The Environmental Protection Agency has registered Loyant with Rinskor active herbicide from Dow AgroSciences for use on rice. Registrations for Mid-South states are pending. Registration in California is still a few years out.
Loyant controls a broad array of grasses, broadleaves and sedges.
Among those are barnyardgrass, junglerice, yellow and rice flatsedges, alligatorweed, purple ammannia, eclipta, ducksalad, hemp sesbania, broadleaf signal grass, jointvetch species, horseweed, amaranth species and ragweed. It provides suppression of sprangletop.
The herbicide also controls many of the weeds resistant to ALS, propanil, quinclorac, fenoxaprop and cyhalofop herbicides.
A few of the weeds on which product is weak are Texasweed, fall panicum and many of the morningglory family, although it does control pitted morningglory.
Loyant has a broad application window from two-leaf rice up to booting, Hunter Perry, Dow AgroSciences field scientist, told Rice Farming in a previous interview.
For an early post-emerge application, he says growers may want to tankmix the herbicide with a residual herbicide since Loyant activity is primarily foliar.
Dow AgroSciences researchers also have examined its compatibility with Clearfield varieties and Clearfield hybrids and found good tolerance to the new herbicide.
Currently, no herbicide, including Loyant, is labeled for tankmixing with Provisia herbicide for use with the Provisia Rice System.
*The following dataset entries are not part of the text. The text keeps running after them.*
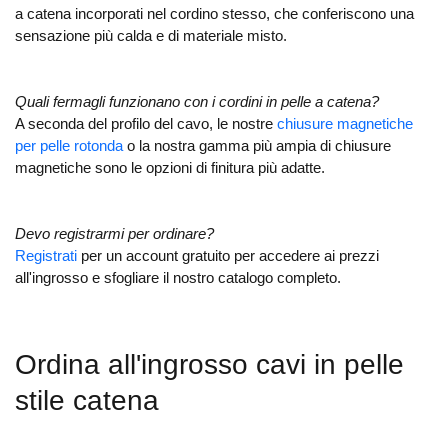
a catena incorporati nel cordino stesso, che conferiscono una
sensazione più calda e di materiale misto.
Quali fermagli funzionano con i cordini in pelle a catena?
A seconda del profilo del cavo, le nostre
chiusure magnetiche
per pelle rotonda
o la nostra gamma più ampia di chiusure
magnetiche sono le opzioni di finitura più adatte.
Devo registrarmi per ordinare?
Registrati
per un account gratuito per accedere ai prezzi
all'ingrosso e sfogliare il nostro catalogo completo.
Ordina all'ingrosso cavi in pelle
stile catena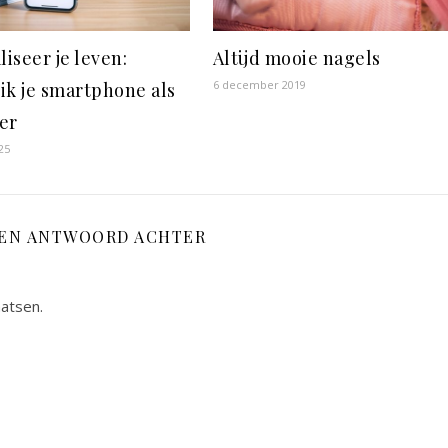
liseer je leven:
Altijd mooie nagels
6 december 2019
ik je smartphone als
er
25
EEN ANTWOORD ACHTER
aatsen.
Loyant’s active ingredient, Rinskor, belongs to the Herbicide Resistance Action Committee’s Group O, which includes several synthetic auxins. But the Dow herbicide binds differently than other Group O rice herbicides, such as 2,4-D and triclopyr, to auxin receptors in the plant, Perry says.
Rinskor Active is Dow AgroScience’s brand name for florpyrauxifen-benzyl, the active ingredient in Loyant.
As with all herbicides, Perry says stewardship will be key to prolonging Loyant’s utility for the rice industry.